The underlying CUA model combines the vision capabilities of GPT-4o with reinforcement learning, allowing the agent to perceive, reason, and act on the screen.
This approach allows the Operator to handle various tasks, including e-commerce navigation, travel planning, and even repetitive tasks like creating playlists or managing shopping lists. Notable benchmarks illustrate its effectiveness:
• 87% success rate on WebVoyagera live web browsing test
• 58.1% success rate on WebArenathat simulates real-world e-commerce and content management scenarios
But there’s already stiff competition: Yesterday, Chinese tech company ByteDance (TikTok’s parent company) launched its own AI agent to control web browsers and perform actions on a user’s browsers. benefit. Called UI-TARS, It’s fully open source and boasts equally impressive benchmark performance (although it doesn’t appear to have been directly compared on the same benchmarks). That means the OpenAI Operator will have to be significantly better or more reliable to justify the relatively high cost ($200/month) of accessing it via ChatGPT Pro subscriptions.
OpenAI is partnering with several companies to ensure Operator meets real-world needs. Companies like Instacart, DoorDash, and Etsy are already testing the technology for use cases ranging from grocery delivery to personalized shopping.
Brett Keller, CEO of Priceline, highlighted its usefulness for travel planning, calling it “an important step in making travel more seamless and personalized.”
For public sector applications, the City of Stockton is exploring ways to use Operator to simplify civic participation. Jamil Niazi, the city’s chief information technology officer, highlighted the potential of AI to make it easier for residents to sign up for services.
However, there are limitations. Technology Publishing Each I got an early preview, tested it over the past week, and found that:
“One of the peculiarities of Operator’s design is that it does not use your browser. Instead, it uses a browser in one of OpenAI’s data centers that can observe and interact remotely. The advantage of this design decision is that you can use Operator anywhere and anytime, for example, on any mobile device.
“The downside is that many sites like Reddit already block AI agents from browsing, so the Operator cannot access them. In this research preview mode, OpenAI also blocks the Operator’s access to certain resource-intensive sites like Figma or competitor-owned sites like YouTube for legal or performance reasons.
Given its ability to act on behalf of users, Operator has been developed with strong security features:
• user control: The operator requests confirmation for sensitive actions, such as making purchases or sending emails.
• Clock mode: Ensures user monitoring for critical tasks, particularly on sensitive sites such as email or financial platforms.
• Prevention of misuse: The system is capable of rejecting harmful requests and includes safeguards against adversarial attacks, such as malicious messages embedded in websites.
OpenAI has also built in features to protect user privacy, including options to clear browsing data and opt out of data sharing to improve the model.
OpenAI envisions a broader role for the operator in both individual and enterprise environments. Over time, the company plans to expand access to Plus, Team, and Enterprise users, and eventually integrate Operator into ChatGPT.
There are also plans to make the underlying CUA technology available through an API, allowing developers to create custom agents that use computers.

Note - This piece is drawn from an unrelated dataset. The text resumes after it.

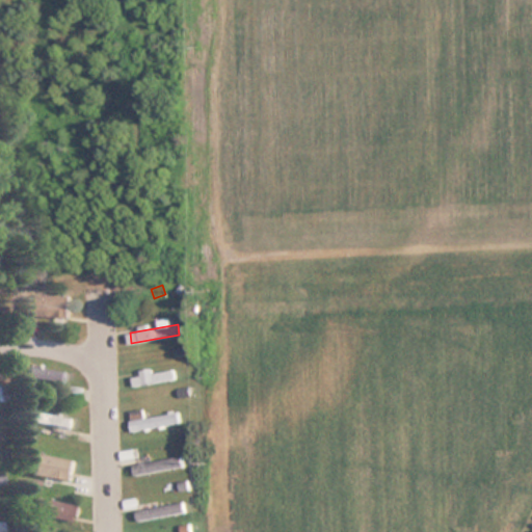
[(29,368),(28,378),(76,384),(77,374),(29,368)]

Despite its potential, Operator remains a work in progress. OpenAI has been transparent about its limitations, such as difficulties with complex interfaces or unfamiliar workflows. Early user feedback will play a critical role in improving system accuracy, reliability, and security.
As OpenAI refines Operator through real-world use, it seeks to transform AI from a passive tool to an active participant in the digital ecosystem. Whether simplifying everyday tasks or innovating business workflows, OpenAI is positioning Operator as the next step in making AI accessible, practical and secure.